|
|
|
|
|
by wilun
2925 days ago
|
|
The video is typically subsampled at encoding at capture resolution, but it is also subsampled at other encoding resolutions. Because the whole point of subsampling is to be taken into account during encoding, and encoding itself needs not to vary depending on whether the source was downscaled or not. So video codecs most of the time work with some subsampled chroma components. So your encoded 1080p might be able to render after decoding only e.g. 540 lines of those components, while with the 4k stream it might be: 2160/2 => back to 1080. Edit: but to be clear, I'm not advocating for people to choose 2x stream and start watching 4k on FHD screens in general, that would be insane. Chroma subsampling is used because the eye is less sensitive to those colors. |
|
So your encoded 1080p might be able to render after decoding only e.g. 540 lines of those components, while with the 4k stream it might be: 2160/2 => back to 1080.

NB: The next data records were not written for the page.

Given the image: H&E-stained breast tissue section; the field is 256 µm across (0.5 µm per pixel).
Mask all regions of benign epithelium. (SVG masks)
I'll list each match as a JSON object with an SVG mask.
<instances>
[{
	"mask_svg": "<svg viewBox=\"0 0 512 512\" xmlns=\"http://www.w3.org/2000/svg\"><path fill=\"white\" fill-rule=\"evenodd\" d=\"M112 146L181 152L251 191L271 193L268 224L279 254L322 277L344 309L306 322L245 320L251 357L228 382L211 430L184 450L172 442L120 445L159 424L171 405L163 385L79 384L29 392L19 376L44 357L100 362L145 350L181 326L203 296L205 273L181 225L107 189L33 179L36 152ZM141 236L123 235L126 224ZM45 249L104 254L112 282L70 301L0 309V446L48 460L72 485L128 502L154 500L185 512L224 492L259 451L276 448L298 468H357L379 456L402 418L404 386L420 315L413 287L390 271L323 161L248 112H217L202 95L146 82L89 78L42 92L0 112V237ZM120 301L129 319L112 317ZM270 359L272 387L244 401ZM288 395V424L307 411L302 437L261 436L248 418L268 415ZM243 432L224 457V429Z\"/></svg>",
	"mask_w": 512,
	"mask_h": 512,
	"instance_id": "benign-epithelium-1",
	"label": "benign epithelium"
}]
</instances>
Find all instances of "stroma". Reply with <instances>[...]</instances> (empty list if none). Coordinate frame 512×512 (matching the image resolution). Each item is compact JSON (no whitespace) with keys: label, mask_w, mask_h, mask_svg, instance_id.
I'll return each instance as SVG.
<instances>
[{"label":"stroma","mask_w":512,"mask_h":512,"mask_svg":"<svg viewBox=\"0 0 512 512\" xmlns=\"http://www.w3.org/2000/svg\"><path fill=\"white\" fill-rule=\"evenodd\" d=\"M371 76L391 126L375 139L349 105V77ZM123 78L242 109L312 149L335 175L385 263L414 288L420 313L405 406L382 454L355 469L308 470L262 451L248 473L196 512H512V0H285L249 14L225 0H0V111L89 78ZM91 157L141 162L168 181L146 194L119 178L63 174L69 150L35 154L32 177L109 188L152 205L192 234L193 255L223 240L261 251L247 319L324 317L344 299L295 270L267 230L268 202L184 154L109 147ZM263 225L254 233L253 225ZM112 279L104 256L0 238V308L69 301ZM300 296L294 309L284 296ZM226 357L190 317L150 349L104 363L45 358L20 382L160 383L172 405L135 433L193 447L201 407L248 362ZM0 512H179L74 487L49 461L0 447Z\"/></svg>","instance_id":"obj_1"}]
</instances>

I'm not sure that's accurate -- whatever downscaling process was used to convert from 8k to 1080p on Google's servers is probably the same process to convert from 8k to 1080p in the youtube player, isn't it? At least perceptually.
I would agree that if they convert from 8k (compressed) to 4k (compressed), then 4k to 1080p (compressed), then that would introduce perceptible differences. But in general reencoding video multiple times is fail, so that would be a bug in the encoding process server side. They should be going from the source material directly to 1080p, which would give the encoder a chance to employ precisely the situation you mention.